RECORDS PROVIDED —
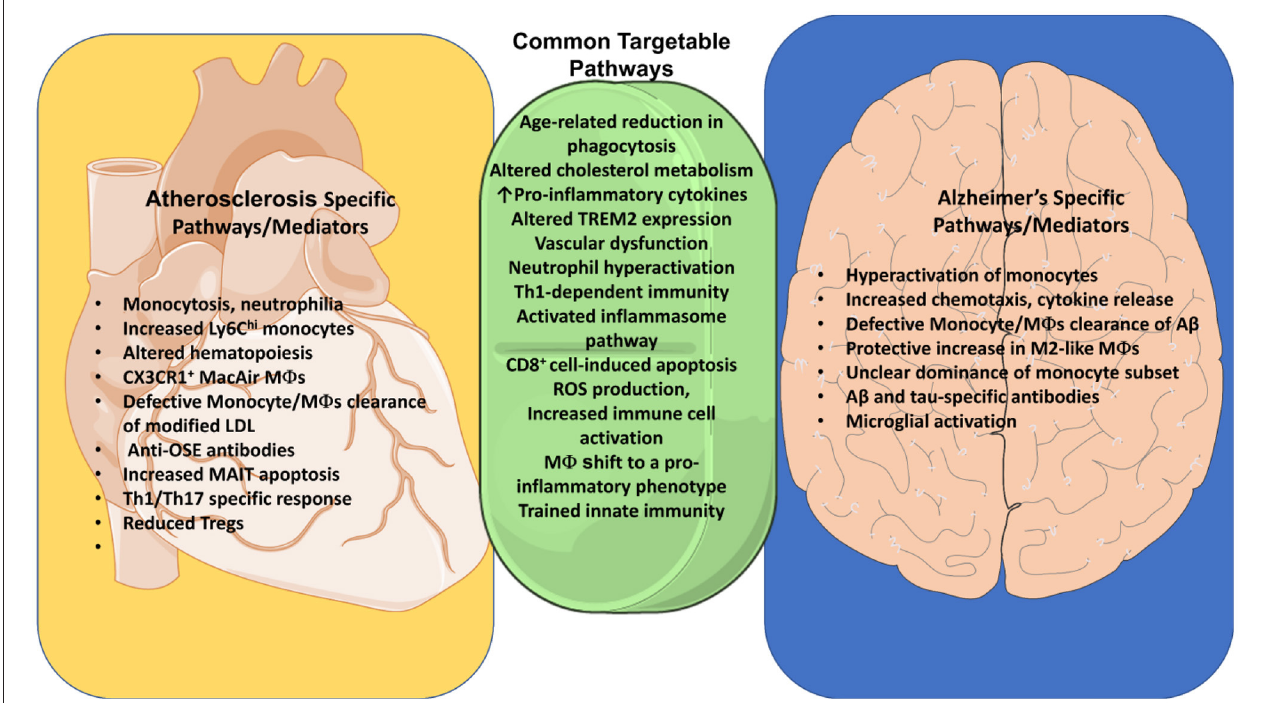
FIGURE 2 | Common pathways of Immune dysregulation between Alzheimer’s and Atherosclerosis. Identification of common pathways between AD and atherosclerosis identifies targets for treatment of both diseases. Both diseases are influenced by an age-related reduction in phagocytosis, as well as cholesterol metabolism, vascular dysfunction, activation of the inflammasome pathway and ROS production. Neutrophil hyperactivation and Th1-dependent immunity are both detrimental to these diseases. TREM2 assists myeloid cells in clearance of A β and cholesterol in their respective diseases. Both diseases also share an increase in IL-4, as well as apoptosis of endothelial cells by CD8 + T cells. We additionally explore differences between these diseases such as the production of OSE-specific antibodies, increased monocytosis, increased Ly6C hi monocytes, increased apoptosis of MAIT cells, and differentiation of Mac AIR macrophages in atherosclerosis. Alzheimer’s, in contrast, features a clearance of A β by monocytes and macrophages, activation of microglia, as well as A β - and tau-specific Abs. Some of these differences may with time be challenged as we uncover more commonalities and ties between these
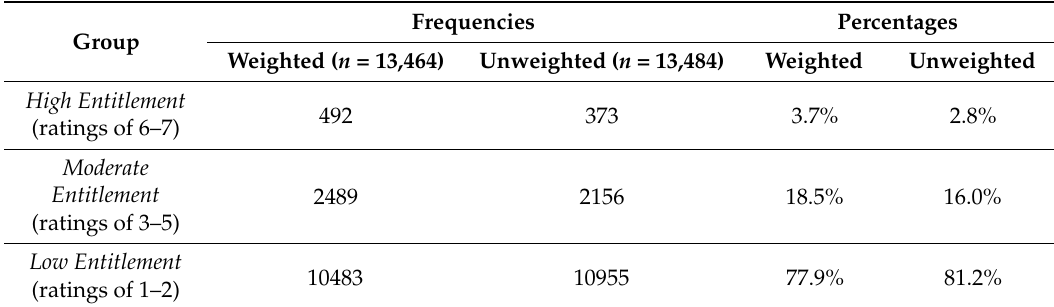
Table 1. Frequencies and percentages of participants within each antibiotic entitlement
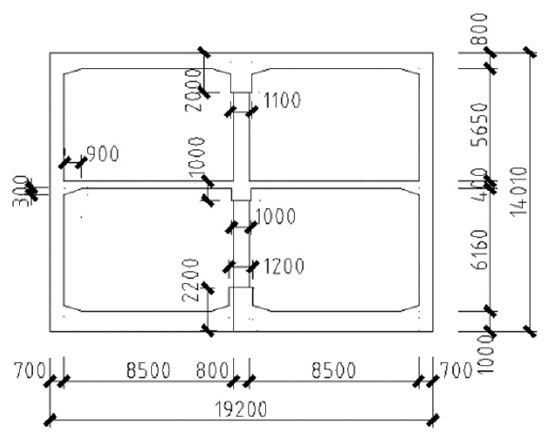
Figure 8. Schematic diagram of a typical cross section (dim.: mm). The station is located in Chang’an district of Xi’an city. The site type in this area is class II, the basic seismic intensity is 8 degrees, and the characteristic period of seismic response spectrum is 0.4 s. The seismic parameters of station engineering are displayed in Table 2. Table 2. Ground motion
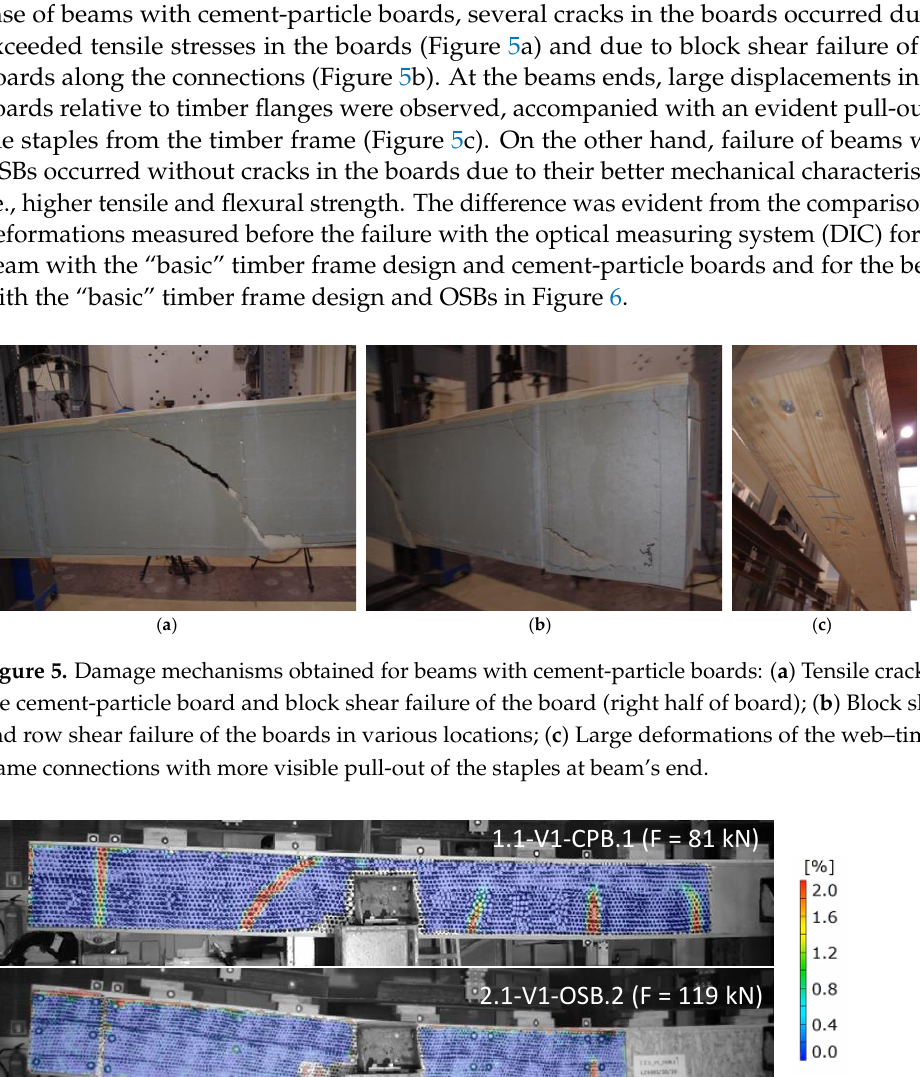
Figure 6. Deformations measured in the boards with optical measuring system before the beams’ failure for beam without diagonals with cement-particle boards ( top ) or with OSBs ( bottom ). For both beams with cement-particle boards and with OSBs, the beams collapsed due to failure of the bottom flange. The final failure of the beam with cement-particle boards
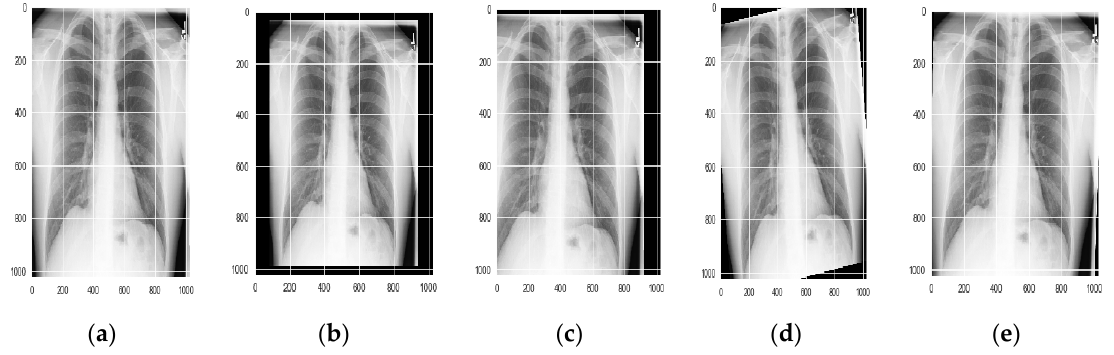
Figure 8. Geometric transformations applied to the image; ( a ) original image ( b ) scaled image ( c ) translated image ( d ) rotated image ( e ) sheared image.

WORK REQUIRED — Reproduce the listing verbatim, and keep the pictures out of the copy.

EXERCISE SOLUTION —
FIGURE 2 | Common pathways of Immune dysregulation between Alzheimer’s and Atherosclerosis. Identification of common pathways between AD and atherosclerosis identifies targets for treatment of both diseases. Both diseases are influenced by an age-related reduction in phagocytosis, as well as cholesterol metabolism, vascular dysfunction, activation of the inflammasome pathway and ROS production. Neutrophil hyperactivation and Th1-dependent immunity are both detrimental to these diseases. TREM2 assists myeloid cells in clearance of A β and cholesterol in their respective diseases. Both diseases also share an increase in IL-4, as well as apoptosis of endothelial cells by CD8 + T cells. We additionally explore differences between these diseases such as the production of OSE-specific antibodies, increased monocytosis, increased Ly6C hi monocytes, increased apoptosis of MAIT cells, and differentiation of Mac AIR macrophages in atherosclerosis. Alzheimer’s, in contrast, features a clearance of A β by monocytes and macrophages, activation of microglia, as well as A β - and tau-specific Abs. Some of these differences may with time be challenged as we uncover more commonalities and ties between these
Table 1. Frequencies and percentages of participants within each antibiotic entitlement
Figure 8. Schematic diagram of a typical cross section (dim.: mm). The station is located in Chang’an district of Xi’an city. The site type in this area is class II, the basic seismic intensity is 8 degrees, and the characteristic period of seismic response spectrum is 0.4 s. The seismic parameters of station engineering are displayed in Table 2. Table 2. Ground motion
Figure 6. Deformations measured in the boards with optical measuring system before the beams’ failure for beam without diagonals with cement-particle boards ( top ) or with OSBs ( bottom ). For both beams with cement-particle boards and with OSBs, the beams collapsed due to failure of the bottom flange. The final failure of the beam with cement-particle boards
Figure 8. Geometric transformations applied to the image; ( a ) original image ( b ) scaled image ( c ) translated image ( d ) rotated image ( e ) sheared image.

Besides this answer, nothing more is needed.